= Debra Callahan =

American physicist

Debra Ann Callahan is an American physicist known for her work on the design of hohlraum targets for inertial confinement fusion. She is a former researcher at the Lawrence Livermore National Laboratory and the target design lead at Focused Energy, a fusion power start-up company in the San Francisco Bay Area.

==Education and career==
Callahan studied mathematics and physics at the University of Denver, graduating in 1985. After two years of graduate study at Cornell University, she moved to the University of California, Davis, where she completed a Ph.D. in 1993.

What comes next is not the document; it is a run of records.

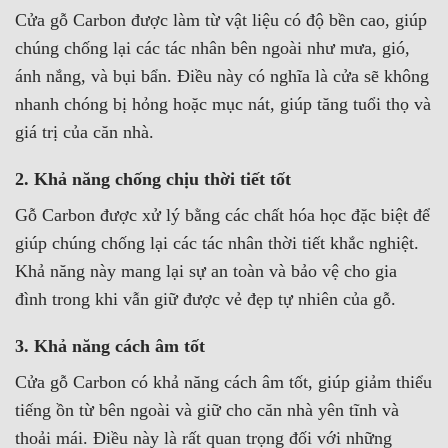
Cửa gỗ Carbon được làm từ vật liệu có độ bền cao, giúp
chúng chống lại các tác nhân bên ngoài như mưa, gió,
ánh nắng, và bụi bẩn. Điều này có nghĩa là cửa sẽ không
nhanh chóng bị hỏng hoặc mục nát, giúp tăng tuổi thọ và
giá trị của căn nhà.
2. Khả năng chống chịu thời tiết tốt
Gỗ Carbon được xử lý bằng các chất hóa học đặc biệt để
giúp chúng chống lại các tác nhân thời tiết khắc nghiệt.
Khả năng này mang lại sự an toàn và bảo vệ cho gia
đình trong khi vẫn giữ được vẻ đẹp tự nhiên của gỗ.
3. Khả năng cách âm tốt
Cửa gỗ Carbon có khả năng cách âm tốt, giúp giảm thiểu
tiếng ồn từ bên ngoài và giữ cho căn nhà yên tĩnh và
thoải mái. Điều này là rất quan trọng đối với những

She worked for 35 years at Lawrence Livermore National Laboratory (LLNL), after joining the laboratory as a graduate student at Davis in 1987. She joined its National Ignition Facility project in 2004, and became a leader within the project before moving to her present position at Focused Energy.

==Recognition==
Callahan was a member of a team at LLNL that received the 2012 John Dawson Award for Excellence in Plasma Physics Research of the American Physical Society (APS), given "for predicting and demonstrating the technique of laser scatter on self-generated plasma-optics gratings that enables generation and redirection of high-energy laser beams important for indirect drive inertial confinement fusion and high-power laser-matter interactions". Callahan was elected as a Fellow of the American Physical Society, in the 2014 class of fellows, after a nomination from the APS Division of Plasma Physics, "for innovative design and modeling of hohlraums for Inertial Confinement Fusion and leadership in the execution of hohlraum experiments on the National Ignition Facility".

She was a 2022 recipient of the Fusion Power Associates Leadership Award, and the recipient of the 2023 Ronald C. Davidson Award for Plasma Physics of AIP Publishing and the APS Division of Plasma Physics.